Amazon announced this morning four new Kindle products: Kindle Fire, Kindle Touch 3G, Kindle Touch and Kindle. The latter three are your average e-ink readers with six-inch screens, but they’re a little more sleek than previous Kindle models. They’re made with magnesium and soft-touch plastics, so they feel sleek. Amazon kept pushing its “premium products at non-premium prices” tagline today, and that’s exactly what these three e-Readers are. The Kindle Fire is a pretty great Android tablet, skinned to the bone with Amazon’s UI and services, but has the performance of just about any other Android tablet out there.
What makes any or all of these products significant? Well, it goes back to that tagline: premium products at non-premium prices. The Kindle starts at $79, and the Kindle Touch and Touch 3G are $99 and $149, respectively. That brilliant Kindle Fire? $199. At these prices, impulse buying has never been easier. But it isn’t just the great pricing, and therefore easier buying decisions, that matters here. Amazon might be changing the way buyers and manufacturers view the importance of hardware versus software.
While the Kindle Fire, for example, is a great deal for what you get at just $199, it might also lock you into the Amazon ecosystem. You’ll likely keep up an Amazon Prime account to take advantage of the video content for your device. And if you do have a Prime account, might as well take advantage of it and do more shopping on Amazon, too, right? Apps, content, books and everything you could possibly want on your device will have to come from Amazon.

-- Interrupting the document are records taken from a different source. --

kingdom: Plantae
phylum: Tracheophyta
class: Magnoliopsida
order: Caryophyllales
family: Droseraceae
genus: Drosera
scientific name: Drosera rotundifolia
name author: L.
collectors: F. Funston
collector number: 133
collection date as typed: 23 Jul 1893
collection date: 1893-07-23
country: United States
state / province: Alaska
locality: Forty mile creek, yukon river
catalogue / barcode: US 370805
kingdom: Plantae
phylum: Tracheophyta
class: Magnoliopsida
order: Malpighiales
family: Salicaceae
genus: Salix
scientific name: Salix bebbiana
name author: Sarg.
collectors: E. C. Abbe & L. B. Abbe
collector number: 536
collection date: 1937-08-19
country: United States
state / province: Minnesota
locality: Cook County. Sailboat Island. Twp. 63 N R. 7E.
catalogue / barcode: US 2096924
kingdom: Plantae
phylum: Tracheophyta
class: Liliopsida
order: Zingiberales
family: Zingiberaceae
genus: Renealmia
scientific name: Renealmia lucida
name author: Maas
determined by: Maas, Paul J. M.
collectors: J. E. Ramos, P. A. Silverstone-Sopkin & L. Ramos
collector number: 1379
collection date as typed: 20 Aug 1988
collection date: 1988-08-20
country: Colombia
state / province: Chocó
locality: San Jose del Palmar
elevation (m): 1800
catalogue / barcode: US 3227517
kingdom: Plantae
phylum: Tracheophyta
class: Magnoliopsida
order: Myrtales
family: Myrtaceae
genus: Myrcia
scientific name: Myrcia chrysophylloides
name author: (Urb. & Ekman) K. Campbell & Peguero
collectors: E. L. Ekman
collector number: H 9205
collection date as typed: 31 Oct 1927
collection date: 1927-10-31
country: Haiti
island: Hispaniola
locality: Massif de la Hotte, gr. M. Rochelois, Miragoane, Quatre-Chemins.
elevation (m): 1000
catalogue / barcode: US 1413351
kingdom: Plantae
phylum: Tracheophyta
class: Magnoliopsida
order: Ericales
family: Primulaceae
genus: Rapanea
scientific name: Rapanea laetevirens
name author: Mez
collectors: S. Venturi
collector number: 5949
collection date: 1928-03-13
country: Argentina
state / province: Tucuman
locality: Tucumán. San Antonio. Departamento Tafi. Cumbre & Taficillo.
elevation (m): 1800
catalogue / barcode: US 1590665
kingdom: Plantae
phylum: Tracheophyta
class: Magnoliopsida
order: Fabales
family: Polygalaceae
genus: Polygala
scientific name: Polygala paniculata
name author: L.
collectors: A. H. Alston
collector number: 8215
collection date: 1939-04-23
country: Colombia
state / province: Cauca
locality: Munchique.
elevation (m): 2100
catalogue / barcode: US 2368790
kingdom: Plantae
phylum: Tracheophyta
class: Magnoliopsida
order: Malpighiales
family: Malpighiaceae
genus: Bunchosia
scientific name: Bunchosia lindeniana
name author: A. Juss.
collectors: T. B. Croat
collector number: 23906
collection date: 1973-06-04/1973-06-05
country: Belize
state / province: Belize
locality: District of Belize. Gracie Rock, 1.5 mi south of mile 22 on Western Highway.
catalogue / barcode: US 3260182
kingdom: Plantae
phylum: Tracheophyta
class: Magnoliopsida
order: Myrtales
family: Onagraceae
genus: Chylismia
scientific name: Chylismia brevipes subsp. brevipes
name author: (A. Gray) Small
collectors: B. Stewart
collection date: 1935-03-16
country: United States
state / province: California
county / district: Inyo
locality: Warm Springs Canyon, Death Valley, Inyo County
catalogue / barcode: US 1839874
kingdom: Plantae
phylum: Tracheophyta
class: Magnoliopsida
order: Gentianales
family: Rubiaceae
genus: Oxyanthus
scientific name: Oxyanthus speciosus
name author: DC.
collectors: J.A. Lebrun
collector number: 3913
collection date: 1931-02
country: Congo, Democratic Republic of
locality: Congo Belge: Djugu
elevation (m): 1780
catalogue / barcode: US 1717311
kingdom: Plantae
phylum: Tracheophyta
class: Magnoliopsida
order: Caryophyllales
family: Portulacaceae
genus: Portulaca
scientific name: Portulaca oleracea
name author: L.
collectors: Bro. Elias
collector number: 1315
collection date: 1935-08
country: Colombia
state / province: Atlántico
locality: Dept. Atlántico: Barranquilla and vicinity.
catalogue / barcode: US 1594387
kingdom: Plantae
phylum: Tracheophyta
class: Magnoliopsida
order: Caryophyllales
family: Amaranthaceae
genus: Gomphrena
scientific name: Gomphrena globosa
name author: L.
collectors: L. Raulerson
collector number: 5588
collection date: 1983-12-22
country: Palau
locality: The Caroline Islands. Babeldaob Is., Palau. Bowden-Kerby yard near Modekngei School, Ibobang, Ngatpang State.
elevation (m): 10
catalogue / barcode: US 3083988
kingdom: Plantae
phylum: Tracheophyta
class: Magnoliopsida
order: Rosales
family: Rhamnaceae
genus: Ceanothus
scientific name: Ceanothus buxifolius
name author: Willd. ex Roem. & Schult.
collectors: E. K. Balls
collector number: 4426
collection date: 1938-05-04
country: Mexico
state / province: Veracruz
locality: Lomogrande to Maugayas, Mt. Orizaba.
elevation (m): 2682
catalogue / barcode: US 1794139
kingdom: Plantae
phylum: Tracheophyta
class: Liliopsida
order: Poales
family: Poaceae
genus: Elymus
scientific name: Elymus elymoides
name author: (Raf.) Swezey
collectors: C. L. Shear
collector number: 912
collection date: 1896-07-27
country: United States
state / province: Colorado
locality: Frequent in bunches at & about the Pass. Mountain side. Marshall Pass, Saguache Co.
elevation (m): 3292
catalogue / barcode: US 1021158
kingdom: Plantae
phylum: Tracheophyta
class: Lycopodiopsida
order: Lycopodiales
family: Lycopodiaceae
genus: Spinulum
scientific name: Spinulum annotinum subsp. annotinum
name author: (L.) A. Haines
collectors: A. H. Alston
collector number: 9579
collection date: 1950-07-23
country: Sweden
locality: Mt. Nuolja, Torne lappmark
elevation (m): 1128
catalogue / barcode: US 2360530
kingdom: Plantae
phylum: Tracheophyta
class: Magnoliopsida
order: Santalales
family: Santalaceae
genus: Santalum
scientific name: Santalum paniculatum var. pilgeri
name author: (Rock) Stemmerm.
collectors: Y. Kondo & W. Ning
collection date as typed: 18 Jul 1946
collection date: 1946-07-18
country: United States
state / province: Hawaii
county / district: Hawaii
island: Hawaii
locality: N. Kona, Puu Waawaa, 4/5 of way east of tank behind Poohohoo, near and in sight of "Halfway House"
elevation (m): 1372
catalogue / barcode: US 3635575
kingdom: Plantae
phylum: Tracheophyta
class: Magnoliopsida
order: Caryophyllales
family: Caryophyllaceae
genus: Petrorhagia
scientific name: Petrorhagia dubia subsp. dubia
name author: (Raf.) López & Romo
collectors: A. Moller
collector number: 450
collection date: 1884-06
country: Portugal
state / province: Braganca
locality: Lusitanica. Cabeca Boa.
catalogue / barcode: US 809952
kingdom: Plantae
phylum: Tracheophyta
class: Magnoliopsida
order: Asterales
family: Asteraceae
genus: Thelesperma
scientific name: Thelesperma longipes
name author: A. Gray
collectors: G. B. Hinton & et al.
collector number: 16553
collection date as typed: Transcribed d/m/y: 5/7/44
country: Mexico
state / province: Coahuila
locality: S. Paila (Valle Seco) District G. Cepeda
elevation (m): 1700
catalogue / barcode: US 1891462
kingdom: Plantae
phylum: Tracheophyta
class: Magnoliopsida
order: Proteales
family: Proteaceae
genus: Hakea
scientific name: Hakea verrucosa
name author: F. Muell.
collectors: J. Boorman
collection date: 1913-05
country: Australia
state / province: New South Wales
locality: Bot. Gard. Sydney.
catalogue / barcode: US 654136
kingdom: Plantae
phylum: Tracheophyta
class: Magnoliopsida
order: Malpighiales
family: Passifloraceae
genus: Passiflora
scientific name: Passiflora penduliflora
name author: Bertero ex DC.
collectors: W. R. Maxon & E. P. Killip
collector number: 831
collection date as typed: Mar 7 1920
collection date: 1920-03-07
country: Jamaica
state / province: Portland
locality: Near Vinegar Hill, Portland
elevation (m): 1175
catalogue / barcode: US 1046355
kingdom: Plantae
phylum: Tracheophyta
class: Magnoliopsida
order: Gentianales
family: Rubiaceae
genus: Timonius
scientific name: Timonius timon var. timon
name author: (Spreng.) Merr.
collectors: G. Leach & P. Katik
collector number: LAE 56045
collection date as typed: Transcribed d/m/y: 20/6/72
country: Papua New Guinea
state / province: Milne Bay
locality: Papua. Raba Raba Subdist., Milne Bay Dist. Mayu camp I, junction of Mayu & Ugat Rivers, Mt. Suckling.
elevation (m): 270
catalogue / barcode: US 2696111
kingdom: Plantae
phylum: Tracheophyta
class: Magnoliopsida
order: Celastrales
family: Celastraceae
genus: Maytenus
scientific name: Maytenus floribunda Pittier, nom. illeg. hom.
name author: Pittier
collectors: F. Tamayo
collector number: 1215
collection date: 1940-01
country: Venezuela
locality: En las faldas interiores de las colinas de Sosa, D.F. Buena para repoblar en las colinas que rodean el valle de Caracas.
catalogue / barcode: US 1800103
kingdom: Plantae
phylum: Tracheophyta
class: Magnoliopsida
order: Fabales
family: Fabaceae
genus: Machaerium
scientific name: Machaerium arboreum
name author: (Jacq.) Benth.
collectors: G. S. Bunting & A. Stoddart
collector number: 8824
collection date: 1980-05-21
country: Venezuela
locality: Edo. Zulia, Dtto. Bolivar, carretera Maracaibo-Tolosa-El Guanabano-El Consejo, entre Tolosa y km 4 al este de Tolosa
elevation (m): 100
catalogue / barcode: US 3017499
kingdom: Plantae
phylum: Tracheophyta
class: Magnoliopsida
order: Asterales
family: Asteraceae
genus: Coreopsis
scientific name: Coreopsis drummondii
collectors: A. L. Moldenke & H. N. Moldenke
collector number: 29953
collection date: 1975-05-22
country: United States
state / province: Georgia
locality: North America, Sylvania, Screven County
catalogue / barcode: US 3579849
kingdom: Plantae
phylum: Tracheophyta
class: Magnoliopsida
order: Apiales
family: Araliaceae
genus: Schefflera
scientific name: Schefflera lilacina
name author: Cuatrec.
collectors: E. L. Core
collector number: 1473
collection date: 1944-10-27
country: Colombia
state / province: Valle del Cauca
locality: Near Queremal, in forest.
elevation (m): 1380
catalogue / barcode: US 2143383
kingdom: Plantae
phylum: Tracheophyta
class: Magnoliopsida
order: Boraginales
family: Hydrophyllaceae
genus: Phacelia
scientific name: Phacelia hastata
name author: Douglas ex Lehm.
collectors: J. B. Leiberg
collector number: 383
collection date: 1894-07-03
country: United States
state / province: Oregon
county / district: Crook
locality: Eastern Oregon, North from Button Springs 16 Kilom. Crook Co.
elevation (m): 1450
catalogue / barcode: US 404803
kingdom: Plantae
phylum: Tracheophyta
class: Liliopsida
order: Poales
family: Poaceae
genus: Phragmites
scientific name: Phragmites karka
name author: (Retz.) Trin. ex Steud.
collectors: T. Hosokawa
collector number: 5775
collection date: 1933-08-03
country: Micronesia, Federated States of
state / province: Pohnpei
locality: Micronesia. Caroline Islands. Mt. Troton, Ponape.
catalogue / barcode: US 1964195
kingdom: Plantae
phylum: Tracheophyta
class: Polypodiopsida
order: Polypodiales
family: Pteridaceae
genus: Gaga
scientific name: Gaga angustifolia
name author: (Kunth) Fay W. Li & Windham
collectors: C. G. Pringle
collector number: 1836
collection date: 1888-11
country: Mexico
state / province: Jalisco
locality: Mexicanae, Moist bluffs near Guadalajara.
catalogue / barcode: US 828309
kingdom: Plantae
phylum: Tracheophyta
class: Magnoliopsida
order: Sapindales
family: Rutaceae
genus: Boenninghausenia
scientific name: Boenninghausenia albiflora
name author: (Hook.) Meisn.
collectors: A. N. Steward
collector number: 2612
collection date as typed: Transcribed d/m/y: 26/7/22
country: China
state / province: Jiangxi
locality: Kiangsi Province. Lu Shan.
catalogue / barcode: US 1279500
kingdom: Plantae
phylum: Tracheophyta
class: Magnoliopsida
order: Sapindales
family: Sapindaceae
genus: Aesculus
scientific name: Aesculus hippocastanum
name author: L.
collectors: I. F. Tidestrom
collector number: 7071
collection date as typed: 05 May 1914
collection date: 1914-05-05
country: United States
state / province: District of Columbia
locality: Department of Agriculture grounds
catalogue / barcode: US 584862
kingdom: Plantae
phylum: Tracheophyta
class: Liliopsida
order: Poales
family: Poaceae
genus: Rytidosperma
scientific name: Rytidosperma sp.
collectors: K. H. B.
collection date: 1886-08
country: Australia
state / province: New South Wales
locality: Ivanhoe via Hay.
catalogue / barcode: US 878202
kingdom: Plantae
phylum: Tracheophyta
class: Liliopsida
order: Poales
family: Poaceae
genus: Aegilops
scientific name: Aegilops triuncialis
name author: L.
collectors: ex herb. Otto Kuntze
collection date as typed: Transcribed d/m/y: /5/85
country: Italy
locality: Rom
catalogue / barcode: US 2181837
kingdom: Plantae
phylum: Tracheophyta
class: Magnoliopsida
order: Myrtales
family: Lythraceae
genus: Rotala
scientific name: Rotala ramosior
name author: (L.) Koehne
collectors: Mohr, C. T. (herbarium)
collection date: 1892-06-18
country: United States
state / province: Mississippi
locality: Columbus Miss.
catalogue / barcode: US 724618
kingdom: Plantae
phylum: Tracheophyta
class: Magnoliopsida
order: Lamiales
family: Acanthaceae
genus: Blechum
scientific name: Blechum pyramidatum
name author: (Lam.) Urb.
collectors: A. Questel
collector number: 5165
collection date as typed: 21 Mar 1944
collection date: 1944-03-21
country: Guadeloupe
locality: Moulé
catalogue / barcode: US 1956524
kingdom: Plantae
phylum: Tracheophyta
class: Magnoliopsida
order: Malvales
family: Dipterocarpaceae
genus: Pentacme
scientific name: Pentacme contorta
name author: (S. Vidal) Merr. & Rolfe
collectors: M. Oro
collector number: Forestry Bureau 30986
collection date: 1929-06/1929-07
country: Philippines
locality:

It’s like buying a video game console and buying all the games for it. Amazon has given us the console at prices that wouldn’t cause us to blink, but if we truly want to get the most, or arguably anything, out of it, we have to buy the game discs or cartridges, if you will. What Amazon did with the Kindle Fire, pricing it at $199, is brilliant.
So now we have to ask ourselves how much hardware matters. The Kindle Fire isn’t perfect. There are no cameras on it and no microphone, so you can’t make video calls, shoot video or take portraits with it. But for everything else you’re getting, at the price you’re getting it for, are those sacrifices you’d be willing to make? Also, Amazon will be curating the apps you can and can’t use on the Kindle Fire, which means you won’t have access to the tens of thousands of Android apps on the Android Market.
It has its downsides, but Amazon’s strategy here – getting you to buy the window into their ecosystem – is pretty brilliant. And with the holidays coming right up after the tablet begins to ship, I can picture this being a huge success to Amazon’s bottom line.